(ACTIVITY):
Return the text of every row below line for line, keeping each character, space, and line break unchanged.

(DATA SHOWN):
========

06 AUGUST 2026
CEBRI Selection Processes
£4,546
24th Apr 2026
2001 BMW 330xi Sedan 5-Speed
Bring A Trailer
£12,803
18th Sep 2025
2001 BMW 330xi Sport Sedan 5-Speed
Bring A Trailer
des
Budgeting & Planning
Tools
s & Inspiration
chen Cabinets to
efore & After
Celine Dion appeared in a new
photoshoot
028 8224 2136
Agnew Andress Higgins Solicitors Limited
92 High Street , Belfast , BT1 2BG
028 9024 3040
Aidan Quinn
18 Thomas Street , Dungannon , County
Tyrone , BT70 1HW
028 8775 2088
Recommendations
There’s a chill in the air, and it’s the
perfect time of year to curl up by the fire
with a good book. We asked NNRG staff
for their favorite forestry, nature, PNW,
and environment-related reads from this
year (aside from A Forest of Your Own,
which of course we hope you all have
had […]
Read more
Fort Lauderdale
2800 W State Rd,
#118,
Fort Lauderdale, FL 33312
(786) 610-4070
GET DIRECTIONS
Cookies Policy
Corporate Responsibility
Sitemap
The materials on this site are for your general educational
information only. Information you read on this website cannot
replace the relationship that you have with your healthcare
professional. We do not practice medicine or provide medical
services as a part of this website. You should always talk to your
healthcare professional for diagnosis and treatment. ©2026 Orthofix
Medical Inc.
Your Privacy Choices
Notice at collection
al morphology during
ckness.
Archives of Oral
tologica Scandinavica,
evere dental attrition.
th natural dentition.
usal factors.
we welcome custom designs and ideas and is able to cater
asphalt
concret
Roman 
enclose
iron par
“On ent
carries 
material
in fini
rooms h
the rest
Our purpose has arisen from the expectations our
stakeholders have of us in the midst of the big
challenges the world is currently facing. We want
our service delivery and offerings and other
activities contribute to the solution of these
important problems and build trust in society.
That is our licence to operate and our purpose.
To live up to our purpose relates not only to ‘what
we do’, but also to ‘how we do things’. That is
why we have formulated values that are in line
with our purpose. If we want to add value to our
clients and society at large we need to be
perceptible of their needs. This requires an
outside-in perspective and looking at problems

========

(RESPONSE AREA):
06 AUGUST 2026
CEBRI Selection Processes
£4,546
24th Apr 2026
2001 BMW 330xi Sedan 5-Speed
Bring A Trailer
£12,803
18th Sep 2025
2001 BMW 330xi Sport Sedan 5-Speed
Bring A Trailer
des
Budgeting & Planning
Tools
s & Inspiration
chen Cabinets to
efore & After
Celine Dion appeared in a new
photoshoot
028 8224 2136
Agnew Andress Higgins Solicitors Limited
92 High Street , Belfast , BT1 2BG
028 9024 3040
Aidan Quinn
18 Thomas Street , Dungannon , County
Tyrone , BT70 1HW
028 8775 2088
Recommendations
There’s a chill in the air, and it’s the
perfect time of year to curl up by the fire
with a good book. We asked NNRG staff
for their favorite forestry, nature, PNW,
and environment-related reads from this
year (aside from A Forest of Your Own,
which of course we hope you all have
had […]
Read more
Fort Lauderdale
2800 W State Rd,
#118,
Fort Lauderdale, FL 33312
(786) 610-4070
GET DIRECTIONS
Cookies Policy
Corporate Responsibility
Sitemap
The materials on this site are for your general educational
information only. Information you read on this website cannot
replace the relationship that you have with your healthcare
professional. We do not practice medicine or provide medical
services as a part of this website. You should always talk to your
healthcare professional for diagnosis and treatment. ©2026 Orthofix
Medical Inc.
Your Privacy Choices
Notice at collection
al morphology during
ckness.
Archives of Oral
tologica Scandinavica,
evere dental attrition.
th natural dentition.
usal factors.
we welcome custom designs and ideas and is able to cater
asphalt
concret
Roman 
enclose
iron par
“On ent
carries 
material
in fini
rooms h
the rest
Our purpose has arisen from the expectations our
stakeholders have of us in the midst of the big
challenges the world is currently facing. We want
our service delivery and offerings and other
activities contribute to the solution of these
important problems and build trust in society.
That is our licence to operate and our purpose.
To live up to our purpose relates not only to ‘what
we do’, but also to ‘how we do things’. That is
why we have formulated values that are in line
with our purpose. If we want to add value to our
clients and society at large we need to be
perceptible of their needs. This requires an
outside-in perspective and looking at problems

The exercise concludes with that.